Manchester’s Paul Oska showcases the very best of his original songwriting, scene-setting and unique vocal prowess, with this brand new EP entitled So Long, My Lonely Ghost.
The Gathering starts things off and slowly but surely weaves its instrumentally brilliant web around listeners. There’s a hint of optimism, even joy, to the progression – a rare dash of light, in hindsight, for a project well-suited to late night ponderings.
The song leaves its mark very quickly, Paul’s voice drawing you in with its unusual, captivating qualities. Then when all is said and done, all set-up and ready, this hypnotic looping welcome to the gathering echoes out amidst a fully chaotic, passionate arrangement of every layer from before. It’s a big finish that makes certain you remember and recognize the song.

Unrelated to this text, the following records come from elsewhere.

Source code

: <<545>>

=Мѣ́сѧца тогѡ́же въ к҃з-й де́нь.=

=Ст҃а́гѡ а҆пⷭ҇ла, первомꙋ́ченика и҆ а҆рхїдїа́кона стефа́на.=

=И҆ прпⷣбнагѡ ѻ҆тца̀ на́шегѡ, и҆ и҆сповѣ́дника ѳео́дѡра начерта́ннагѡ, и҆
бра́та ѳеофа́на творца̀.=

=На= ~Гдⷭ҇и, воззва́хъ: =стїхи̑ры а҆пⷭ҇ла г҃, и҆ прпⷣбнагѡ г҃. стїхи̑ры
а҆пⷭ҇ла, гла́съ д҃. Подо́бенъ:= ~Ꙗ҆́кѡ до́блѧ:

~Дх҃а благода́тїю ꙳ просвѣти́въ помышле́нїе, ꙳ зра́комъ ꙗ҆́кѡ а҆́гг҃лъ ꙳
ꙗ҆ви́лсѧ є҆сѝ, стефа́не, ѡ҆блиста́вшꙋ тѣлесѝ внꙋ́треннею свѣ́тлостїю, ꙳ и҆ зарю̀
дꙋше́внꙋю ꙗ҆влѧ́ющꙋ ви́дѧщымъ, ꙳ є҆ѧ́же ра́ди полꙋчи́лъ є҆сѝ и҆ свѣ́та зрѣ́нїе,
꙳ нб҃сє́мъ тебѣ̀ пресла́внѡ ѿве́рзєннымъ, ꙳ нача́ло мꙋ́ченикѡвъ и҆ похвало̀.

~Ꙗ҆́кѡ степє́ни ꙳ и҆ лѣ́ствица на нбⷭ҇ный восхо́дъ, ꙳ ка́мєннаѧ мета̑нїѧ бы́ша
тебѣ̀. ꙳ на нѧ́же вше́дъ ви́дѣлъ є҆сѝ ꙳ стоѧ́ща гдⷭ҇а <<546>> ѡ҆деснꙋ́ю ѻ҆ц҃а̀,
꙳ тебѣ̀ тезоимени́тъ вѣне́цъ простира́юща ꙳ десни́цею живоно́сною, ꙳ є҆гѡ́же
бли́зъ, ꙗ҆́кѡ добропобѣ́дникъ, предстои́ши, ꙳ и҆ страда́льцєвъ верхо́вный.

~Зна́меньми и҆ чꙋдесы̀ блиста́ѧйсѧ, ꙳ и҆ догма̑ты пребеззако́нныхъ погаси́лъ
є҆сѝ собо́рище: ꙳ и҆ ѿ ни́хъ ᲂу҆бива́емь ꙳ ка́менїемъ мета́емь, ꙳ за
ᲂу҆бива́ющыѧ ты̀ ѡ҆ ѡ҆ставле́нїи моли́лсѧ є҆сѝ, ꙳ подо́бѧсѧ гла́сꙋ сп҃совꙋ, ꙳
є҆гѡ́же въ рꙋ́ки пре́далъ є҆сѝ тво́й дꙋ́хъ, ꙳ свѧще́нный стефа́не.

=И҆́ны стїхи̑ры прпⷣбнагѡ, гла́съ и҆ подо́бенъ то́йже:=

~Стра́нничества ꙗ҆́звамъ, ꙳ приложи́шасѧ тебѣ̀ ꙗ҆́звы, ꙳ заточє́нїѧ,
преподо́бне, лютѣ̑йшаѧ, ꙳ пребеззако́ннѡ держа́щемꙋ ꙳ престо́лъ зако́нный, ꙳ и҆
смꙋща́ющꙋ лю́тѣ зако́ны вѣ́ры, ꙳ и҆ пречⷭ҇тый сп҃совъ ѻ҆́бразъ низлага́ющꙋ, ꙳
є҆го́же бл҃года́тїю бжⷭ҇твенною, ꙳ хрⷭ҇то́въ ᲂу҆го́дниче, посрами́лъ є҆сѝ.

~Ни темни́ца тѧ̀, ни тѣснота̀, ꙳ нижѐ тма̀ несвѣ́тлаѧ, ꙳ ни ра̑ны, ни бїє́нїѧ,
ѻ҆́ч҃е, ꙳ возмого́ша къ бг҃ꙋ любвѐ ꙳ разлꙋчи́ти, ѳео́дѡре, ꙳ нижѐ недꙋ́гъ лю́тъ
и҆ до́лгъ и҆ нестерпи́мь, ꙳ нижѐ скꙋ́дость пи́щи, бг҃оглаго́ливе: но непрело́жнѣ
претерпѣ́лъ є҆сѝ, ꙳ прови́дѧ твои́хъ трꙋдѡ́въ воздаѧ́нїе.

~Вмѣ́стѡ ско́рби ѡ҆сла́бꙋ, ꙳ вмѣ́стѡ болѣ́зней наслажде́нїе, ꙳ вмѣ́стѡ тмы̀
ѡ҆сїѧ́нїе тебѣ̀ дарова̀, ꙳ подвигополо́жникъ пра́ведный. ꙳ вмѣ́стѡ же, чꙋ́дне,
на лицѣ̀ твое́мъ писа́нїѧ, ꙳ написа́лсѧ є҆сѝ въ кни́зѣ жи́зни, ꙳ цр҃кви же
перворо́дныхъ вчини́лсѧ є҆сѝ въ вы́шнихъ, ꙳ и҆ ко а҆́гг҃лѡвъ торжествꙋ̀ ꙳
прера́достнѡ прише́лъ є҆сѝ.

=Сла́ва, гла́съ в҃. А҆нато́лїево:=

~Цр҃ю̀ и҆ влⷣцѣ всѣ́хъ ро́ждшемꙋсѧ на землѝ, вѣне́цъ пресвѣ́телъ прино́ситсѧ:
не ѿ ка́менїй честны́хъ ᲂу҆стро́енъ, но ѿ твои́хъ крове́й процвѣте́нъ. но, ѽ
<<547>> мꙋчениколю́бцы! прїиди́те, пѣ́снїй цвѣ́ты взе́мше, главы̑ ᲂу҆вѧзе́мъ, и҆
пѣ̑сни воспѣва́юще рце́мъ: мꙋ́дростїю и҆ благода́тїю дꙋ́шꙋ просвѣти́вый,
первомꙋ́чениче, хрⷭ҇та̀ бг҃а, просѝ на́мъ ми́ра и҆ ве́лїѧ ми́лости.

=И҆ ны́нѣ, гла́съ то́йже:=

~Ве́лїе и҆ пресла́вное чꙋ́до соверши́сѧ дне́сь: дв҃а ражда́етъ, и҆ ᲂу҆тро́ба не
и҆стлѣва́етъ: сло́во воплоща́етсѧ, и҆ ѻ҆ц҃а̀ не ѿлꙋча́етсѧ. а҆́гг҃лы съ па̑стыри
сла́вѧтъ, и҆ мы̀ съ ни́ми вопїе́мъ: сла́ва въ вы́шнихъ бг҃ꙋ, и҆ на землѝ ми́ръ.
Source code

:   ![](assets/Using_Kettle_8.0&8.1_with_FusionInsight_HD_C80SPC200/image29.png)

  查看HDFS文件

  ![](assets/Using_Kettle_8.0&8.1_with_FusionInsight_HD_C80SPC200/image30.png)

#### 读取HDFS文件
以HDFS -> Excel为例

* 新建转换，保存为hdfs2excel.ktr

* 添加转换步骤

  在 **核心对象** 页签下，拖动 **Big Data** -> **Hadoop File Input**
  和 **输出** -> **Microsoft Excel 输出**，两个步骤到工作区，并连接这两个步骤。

Then we get the project’s title track, led by acoustic finger-picking, a mellow, intermittent hit of a drum, and Paul’s melodically meandering voice – making its way through poetic, uncertain observations. Again, the hook stands out in a subtle, alternative folk sort of fashion. It works well, the song gets better and better as this repeated moment kicks in and the gypsy-like rhythm takes over. You get a clear sense that a live show is where things would really come alive.
Smother breaks things down all the more so, a simple and spacious first half, intimate and stripped back to the bare essentials. The subtly raspy qualities of Paul’s voice stand out in a new kind of way. And this is followed up by what is potentially the project’s best song, in my opinion.
The lyrics of Long Lives Are Lost grab you in an instant, the finger-picking lulls you into a state of calm awareness, and the hook again repeats its simple phrase, to a switch in rhythm and an increase in warmth and vocal presence. I’m reminded briefly of Eddie Vedder’s Long Nights, the simplicity and the sudden passion. Then the folk-band arrangement increases its embrace, and again we crave the live performance.
An intriguingly titled They’re Going To Get You In The End brings things to an appropriate finish. Paul Oska loses himself in the moment once more, accompanied only by the guitar for the first few moments, and the hook stands out for its longer form, questioning kind of uncertainty.
It’s haunting, brilliantly crisp in recording, and reminiscent of the kind of folk act you might hear in a classic horror film or the Freak Show series of Americana Horror Story. Another highlight, easily memorable, and a further indication of how unique and expressive Paul Oska is as an artist. This project is his first after an eight year hiatus. What a return.